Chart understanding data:
>>>

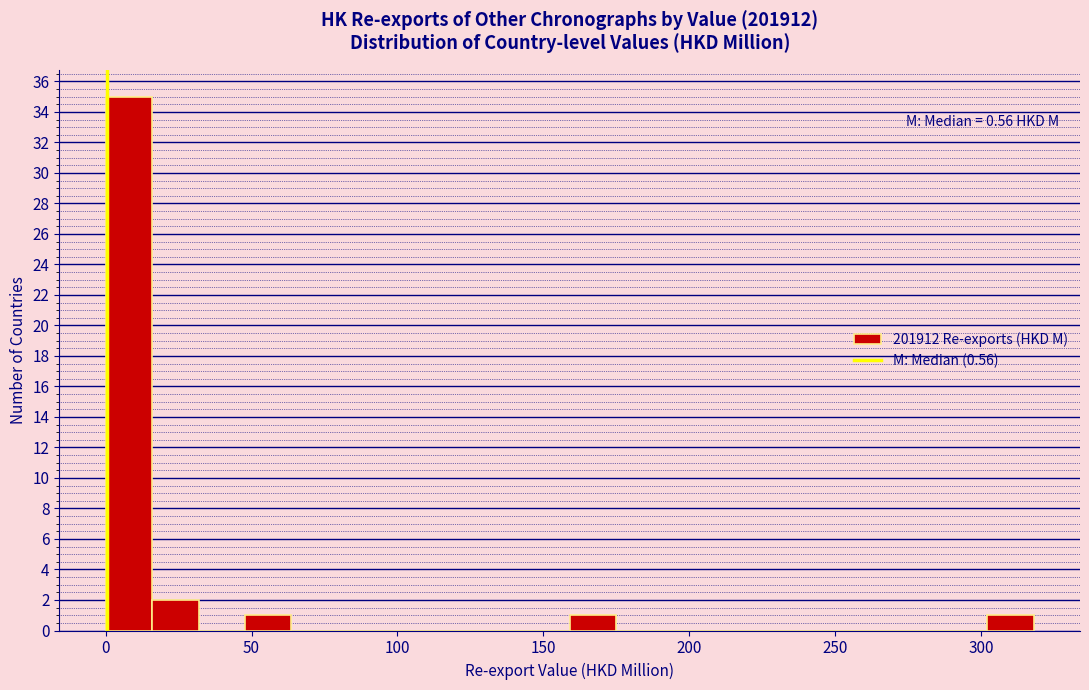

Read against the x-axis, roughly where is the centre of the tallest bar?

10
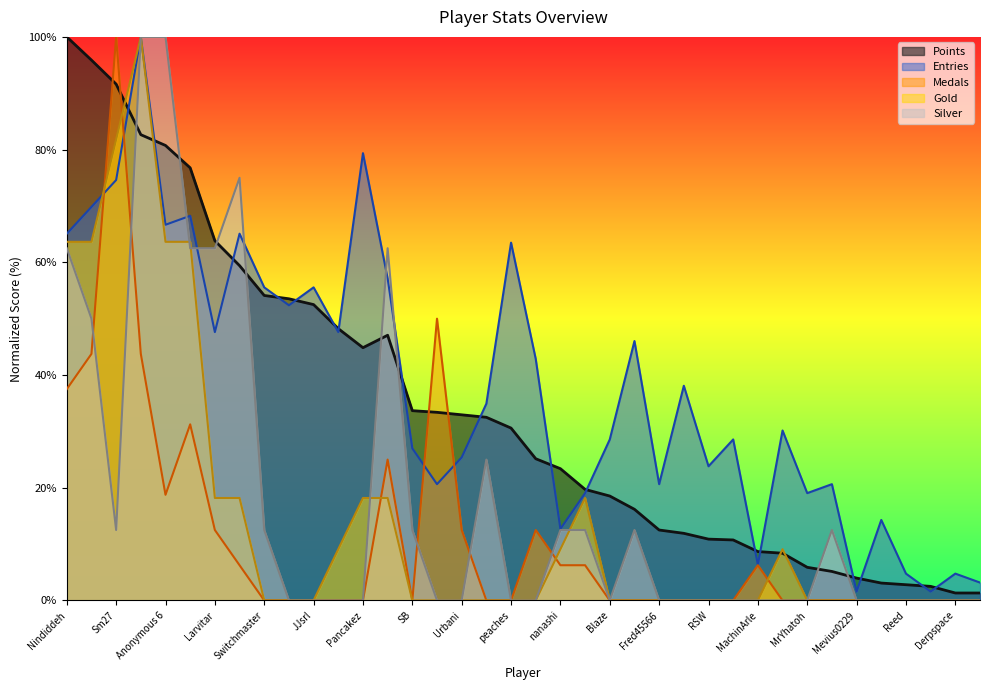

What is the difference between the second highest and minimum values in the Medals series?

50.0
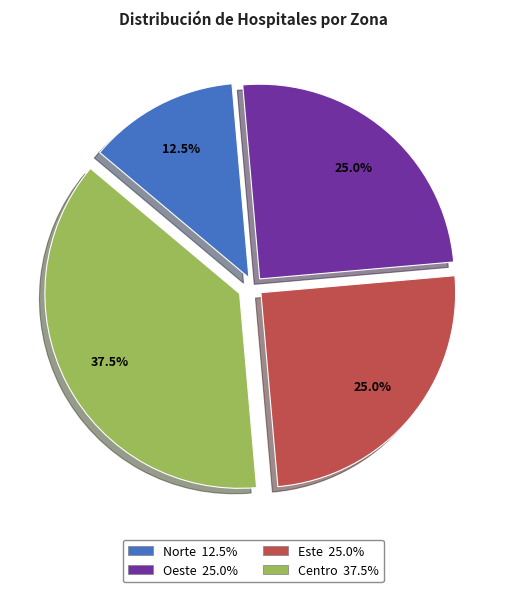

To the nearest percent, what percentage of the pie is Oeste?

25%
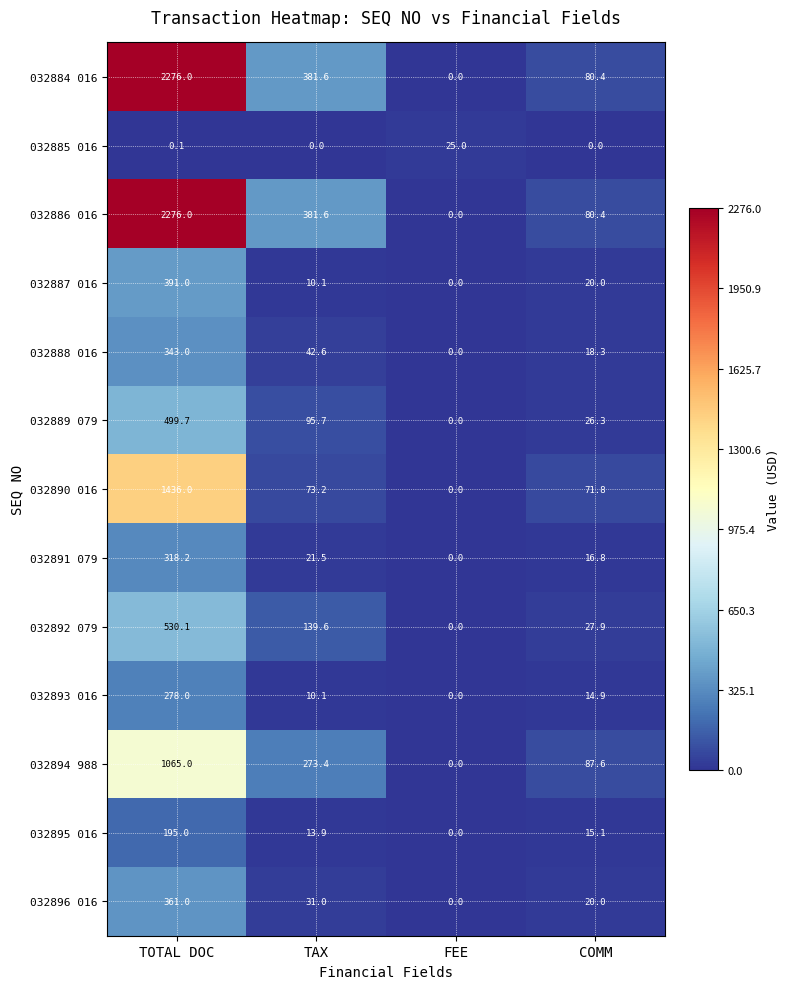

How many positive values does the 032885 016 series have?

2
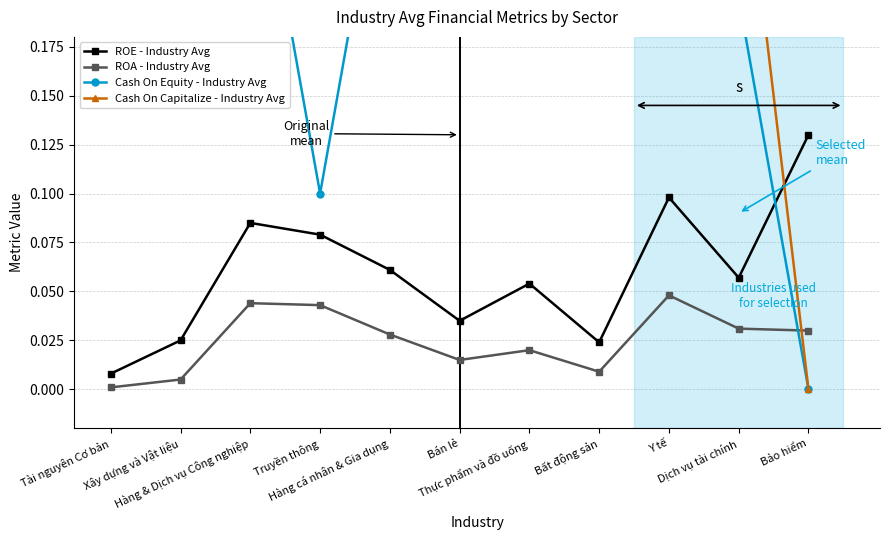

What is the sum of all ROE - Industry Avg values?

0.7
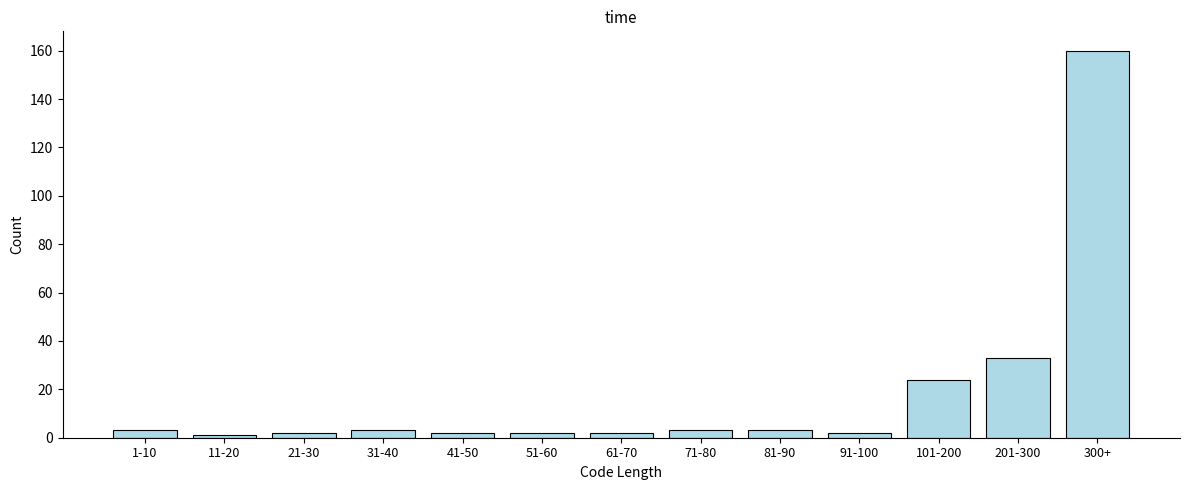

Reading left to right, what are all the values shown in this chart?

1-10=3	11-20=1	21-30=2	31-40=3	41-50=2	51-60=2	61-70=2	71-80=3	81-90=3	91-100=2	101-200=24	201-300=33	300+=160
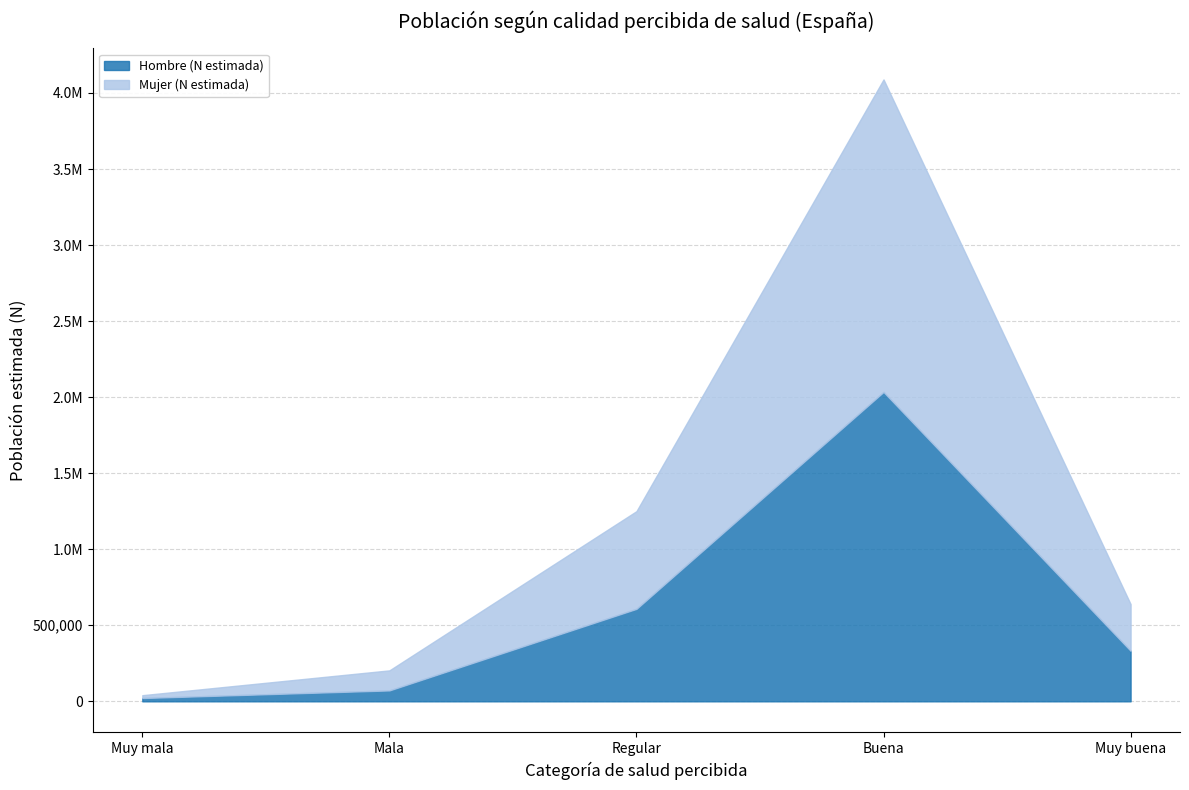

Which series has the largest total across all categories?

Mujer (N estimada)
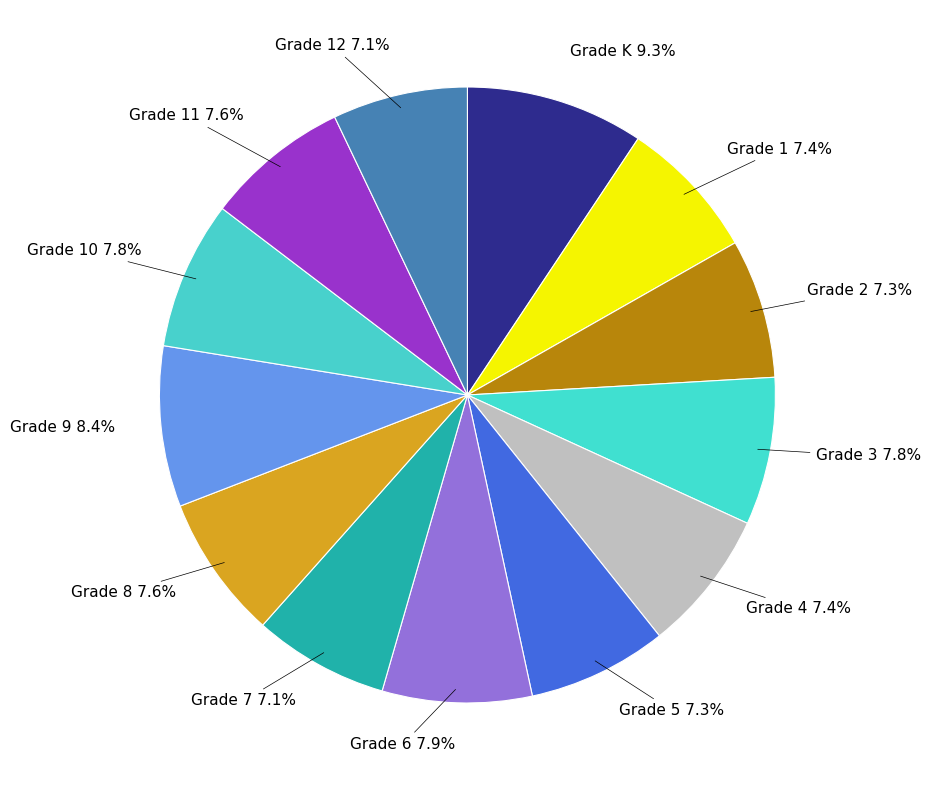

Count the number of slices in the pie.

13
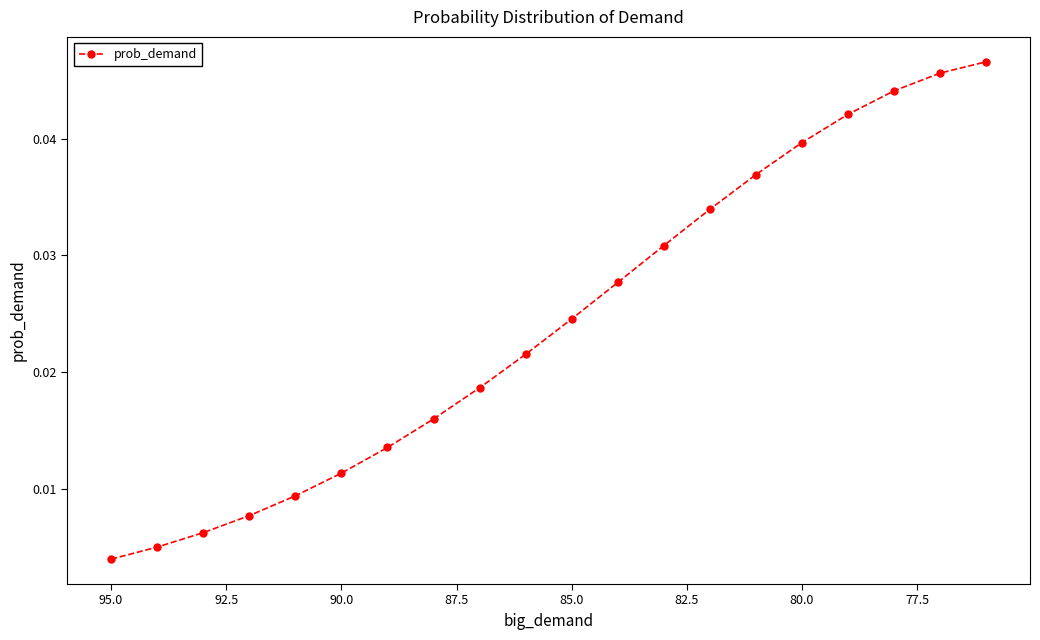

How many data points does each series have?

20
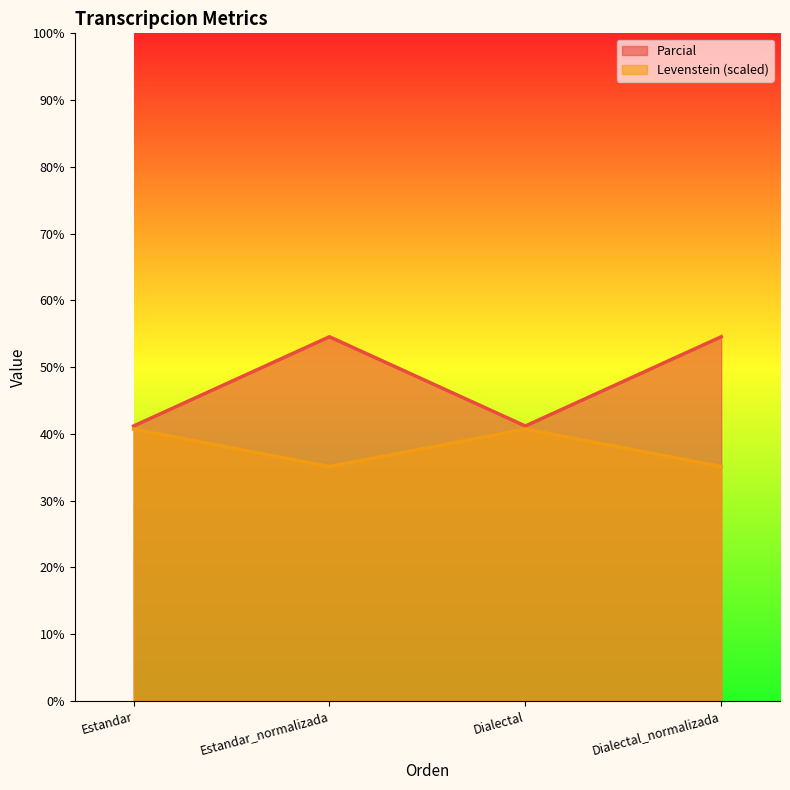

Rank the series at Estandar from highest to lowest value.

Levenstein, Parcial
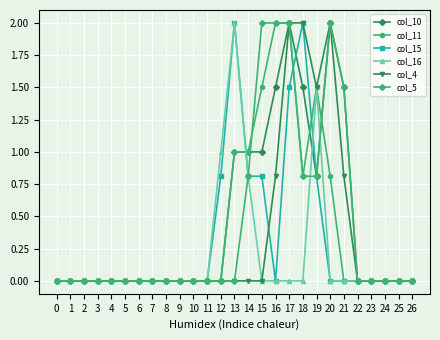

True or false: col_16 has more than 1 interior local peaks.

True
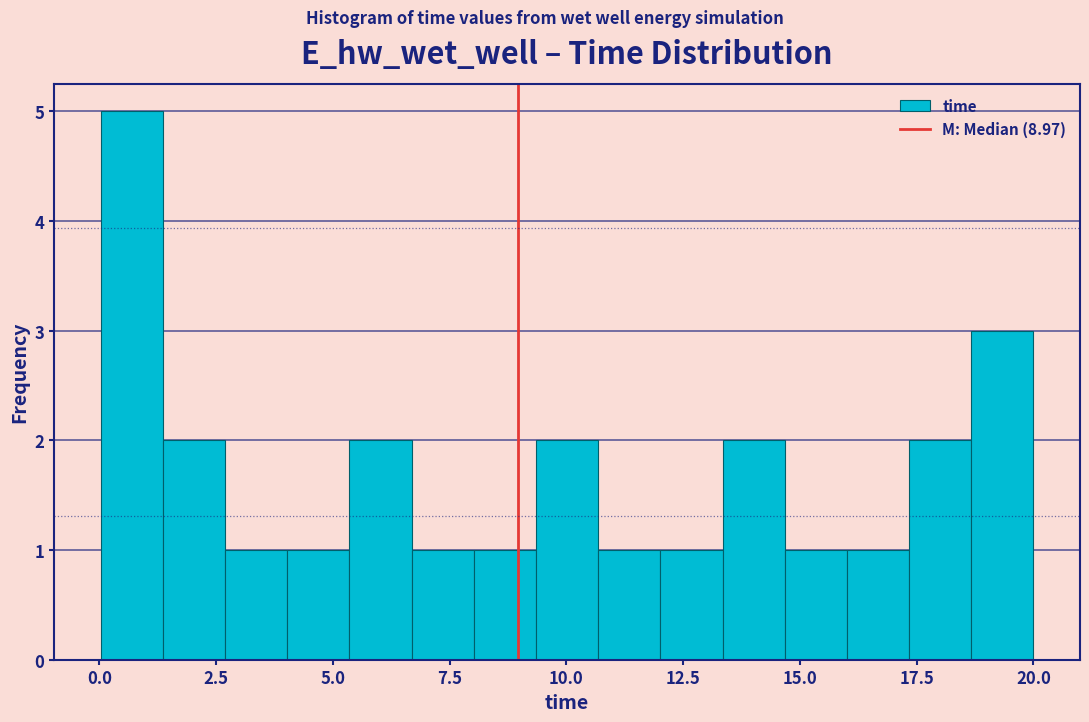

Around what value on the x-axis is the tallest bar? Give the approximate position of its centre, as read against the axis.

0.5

<<<

INSTRUCTION: Extract each line in the data above that contains the word "tallest".

OUTPUT BELOW:
Read against the x-axis, roughly where is the centre of the tallest bar?
Around what value on the x-axis is the tallest bar? Give the approximate position of its centre, as read against the axis.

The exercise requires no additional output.